Some seem to think so. According to former finance secretary S.C. Garg, “There was nothing on the crypto Bill in the Budget but taxation (on cryptos) at 30 per cent (came in). The party seems to be over for crypto assets and exchanges.”
The Budget not just levied a 30 per cent tax on profits from all crypto transactions, but also announced a 1 per cent tax deducted at source (TDS) on them. Besides, gifting of virtual digital assets worth more than Rs 50,000 to a non-relative will attract tax at the slab rates.
“While the proposed taxation can be a dampener, a bigger negative would be the continuing downtrend in crypto trading. For an asset class with an active trading history of less than a couple years, ‘Buy on Dips’ could still be an untested trading strategy,” says Bhaskar.
Some feel it may be tough only for those in the lower income tax slabs. That’s a cause for concern, given the high proportion of young investors in the total crypto investor pie. “Small investors and those who would ordinarily not need to pay tax, will now be required to pay 30 per cent. This will discourage them. It could be onerous for those in the lower tax slabs. So that doesn’t ring right,” says Ajeet Khurana, a crypto advisor
The distrust factor: The Budget announcements clearly outline the suspicion that the government has regarding cryptos issued by any stakeholder other than the government, and the need for tracking transactions in the space.
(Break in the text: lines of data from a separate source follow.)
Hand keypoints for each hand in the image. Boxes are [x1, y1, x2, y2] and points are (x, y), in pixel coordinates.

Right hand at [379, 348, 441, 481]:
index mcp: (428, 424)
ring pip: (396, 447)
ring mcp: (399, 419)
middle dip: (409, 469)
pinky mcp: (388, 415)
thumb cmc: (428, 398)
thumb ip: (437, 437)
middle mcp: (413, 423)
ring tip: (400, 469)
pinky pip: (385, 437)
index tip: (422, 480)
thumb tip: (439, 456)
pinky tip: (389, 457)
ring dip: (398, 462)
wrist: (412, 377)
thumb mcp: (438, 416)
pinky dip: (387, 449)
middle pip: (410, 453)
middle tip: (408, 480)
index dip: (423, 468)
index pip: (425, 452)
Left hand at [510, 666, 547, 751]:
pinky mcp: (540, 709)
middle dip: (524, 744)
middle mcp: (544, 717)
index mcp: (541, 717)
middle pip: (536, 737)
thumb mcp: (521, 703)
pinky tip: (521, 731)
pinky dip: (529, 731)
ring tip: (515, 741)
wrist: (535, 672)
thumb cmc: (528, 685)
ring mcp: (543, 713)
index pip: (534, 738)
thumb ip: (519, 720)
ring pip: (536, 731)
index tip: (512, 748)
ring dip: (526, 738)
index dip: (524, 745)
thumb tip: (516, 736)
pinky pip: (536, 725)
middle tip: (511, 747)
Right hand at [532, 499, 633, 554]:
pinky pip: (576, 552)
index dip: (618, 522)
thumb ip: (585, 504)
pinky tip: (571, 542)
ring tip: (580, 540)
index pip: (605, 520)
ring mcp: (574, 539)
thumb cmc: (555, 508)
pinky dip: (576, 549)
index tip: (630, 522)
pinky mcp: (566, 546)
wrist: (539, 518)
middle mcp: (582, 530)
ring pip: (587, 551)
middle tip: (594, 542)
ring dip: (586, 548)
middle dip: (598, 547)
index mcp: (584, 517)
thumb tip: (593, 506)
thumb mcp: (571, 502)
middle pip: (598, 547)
Finance Minister Nirmala Sitharaman, in the press conference on Budget day, said, “A currency is a currency only when it’s issued by a central bank. Everything outside are assets created by individuals, and in transacting those assets, the profits will be taxed.” The Budget also announced that the Reserve Bank of India will launch a digital currency in the financial year 2022-23. “(The aim is) tracking every trail of money… every transaction will have a TDS in the crypto world… Distinctions (between government-issued currency and other virtual assets) are very clear,” she added.
Experts Outlook Money spoke with agree that the main intention of the finance minister behind introducing 1 per cent TDS was to track crypto transactions so that the government won’t have to depend on crypto exchanges to collect data of each transaction and
“Through TDS, the government can keep track of the crypto transactions, and collect the data, which might also help them in making crypto-related regulations in future,” says Avinash Shekhar, CEO of ZebPay, a crypto exchange.
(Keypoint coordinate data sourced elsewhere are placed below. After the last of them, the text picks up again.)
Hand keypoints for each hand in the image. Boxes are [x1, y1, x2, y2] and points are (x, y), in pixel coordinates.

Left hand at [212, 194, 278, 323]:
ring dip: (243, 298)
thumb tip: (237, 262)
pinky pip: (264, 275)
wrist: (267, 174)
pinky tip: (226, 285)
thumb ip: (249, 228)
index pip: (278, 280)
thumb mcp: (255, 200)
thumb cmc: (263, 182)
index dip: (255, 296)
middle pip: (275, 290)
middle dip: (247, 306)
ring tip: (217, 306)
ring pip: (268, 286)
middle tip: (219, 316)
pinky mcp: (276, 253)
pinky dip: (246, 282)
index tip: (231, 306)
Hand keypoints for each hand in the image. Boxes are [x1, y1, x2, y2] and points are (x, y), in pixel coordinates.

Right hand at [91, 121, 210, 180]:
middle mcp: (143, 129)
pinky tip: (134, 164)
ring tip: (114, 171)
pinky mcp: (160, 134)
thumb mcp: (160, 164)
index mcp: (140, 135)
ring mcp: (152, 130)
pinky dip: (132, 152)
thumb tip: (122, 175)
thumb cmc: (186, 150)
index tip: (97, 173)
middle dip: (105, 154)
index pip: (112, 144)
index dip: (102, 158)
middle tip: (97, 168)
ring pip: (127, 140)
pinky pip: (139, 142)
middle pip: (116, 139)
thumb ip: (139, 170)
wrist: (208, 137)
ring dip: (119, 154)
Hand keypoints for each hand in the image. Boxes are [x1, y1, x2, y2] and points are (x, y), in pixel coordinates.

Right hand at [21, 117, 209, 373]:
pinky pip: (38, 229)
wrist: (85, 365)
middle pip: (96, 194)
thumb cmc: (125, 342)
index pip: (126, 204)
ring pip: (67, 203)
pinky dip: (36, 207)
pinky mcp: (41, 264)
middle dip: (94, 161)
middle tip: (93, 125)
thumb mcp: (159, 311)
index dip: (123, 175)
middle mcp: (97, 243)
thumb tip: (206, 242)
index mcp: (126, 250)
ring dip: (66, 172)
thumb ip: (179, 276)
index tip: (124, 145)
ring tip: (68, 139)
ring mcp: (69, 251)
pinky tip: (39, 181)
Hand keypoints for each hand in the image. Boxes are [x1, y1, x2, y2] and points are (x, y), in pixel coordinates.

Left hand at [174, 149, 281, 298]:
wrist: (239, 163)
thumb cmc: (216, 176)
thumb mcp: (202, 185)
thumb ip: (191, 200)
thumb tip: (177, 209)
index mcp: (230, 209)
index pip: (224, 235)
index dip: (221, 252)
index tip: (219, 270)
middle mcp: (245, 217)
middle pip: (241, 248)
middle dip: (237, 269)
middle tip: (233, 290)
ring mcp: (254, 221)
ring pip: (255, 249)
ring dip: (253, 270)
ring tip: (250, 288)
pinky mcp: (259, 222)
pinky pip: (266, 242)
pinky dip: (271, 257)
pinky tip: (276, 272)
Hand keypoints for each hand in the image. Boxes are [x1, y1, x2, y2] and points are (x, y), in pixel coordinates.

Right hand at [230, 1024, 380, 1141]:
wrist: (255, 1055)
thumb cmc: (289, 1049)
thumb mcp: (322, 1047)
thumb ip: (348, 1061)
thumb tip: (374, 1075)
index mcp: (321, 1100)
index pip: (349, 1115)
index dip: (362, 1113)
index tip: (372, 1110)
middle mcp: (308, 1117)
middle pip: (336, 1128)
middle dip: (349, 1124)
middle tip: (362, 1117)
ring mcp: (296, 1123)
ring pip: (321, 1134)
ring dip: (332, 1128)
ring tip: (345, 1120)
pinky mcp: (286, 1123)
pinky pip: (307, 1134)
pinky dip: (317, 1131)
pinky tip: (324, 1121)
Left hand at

Amit Jindal, partner, Felix Advisory, Project Management Group-Apiary (Blockchain Centre of Excellence), Software Technology Park of India (Government of India), explains further. “The TDS provision will enable the government to regulate and monitor the transfer of VDAs (virtual digital assets) to collect revenue. Rate of 1 per cent on transfer of VDAs is in line with the TDS applicable on transfer of immovable property,” he says.
TDS will be applicable under Section 194S of the Income-tax Act, 1961. It will be applicable on all transactions after July 1, 2022. The other two taxes–30 per cent tax and income slab rates on virtual asset gifts of over Rs 50,000–will be applicable from April 1, 2022.
Future of Cryptos
While the taxation rate of 30 per cent is steep, this may be the first step towards crypto regulation.
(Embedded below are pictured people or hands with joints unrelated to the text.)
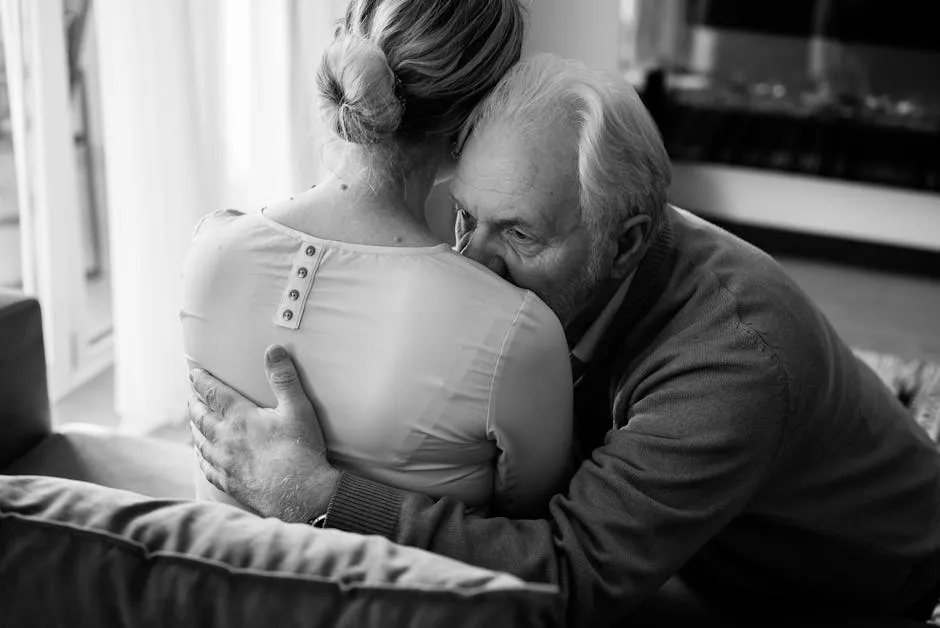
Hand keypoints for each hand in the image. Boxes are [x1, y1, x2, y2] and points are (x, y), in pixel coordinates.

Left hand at [188, 345, 339, 521]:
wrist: (301, 494)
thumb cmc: (301, 450)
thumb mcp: (298, 409)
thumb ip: (284, 378)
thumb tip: (274, 350)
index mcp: (241, 418)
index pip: (214, 394)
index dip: (202, 381)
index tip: (194, 373)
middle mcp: (225, 439)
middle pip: (201, 417)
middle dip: (194, 403)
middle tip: (191, 395)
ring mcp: (224, 463)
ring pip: (200, 441)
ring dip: (194, 428)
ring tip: (193, 421)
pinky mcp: (228, 482)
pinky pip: (206, 466)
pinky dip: (200, 456)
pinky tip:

“The tax provisions for VDAs in India is just a temporary first step, which will lead to rationalisation eventually… At the same time, several people who were holding back from investing owing to (lack of) regulatory clarity, might feel that they have a green signal. On the whole, I think this will lead to increased volumes,” says Khurana.
But will taxation push VDAs into the legal domain? Purushottam Anand, advocate and founder of Crypto Legal, clarified that India’s Income-tax Act is ambivalent about the means of acquiring income. “Incomes derived from legal as well as illegal activities are liable to be taxed. This means that the legality or illegality of a transaction is irrelevant while computing the taxable income of a person,” he said. For instance, most forms of gambling and lottery are illegal in India, but the gains from those are subject to tax.
All in all, the Budget has raised many questions about the future of cryptos in India.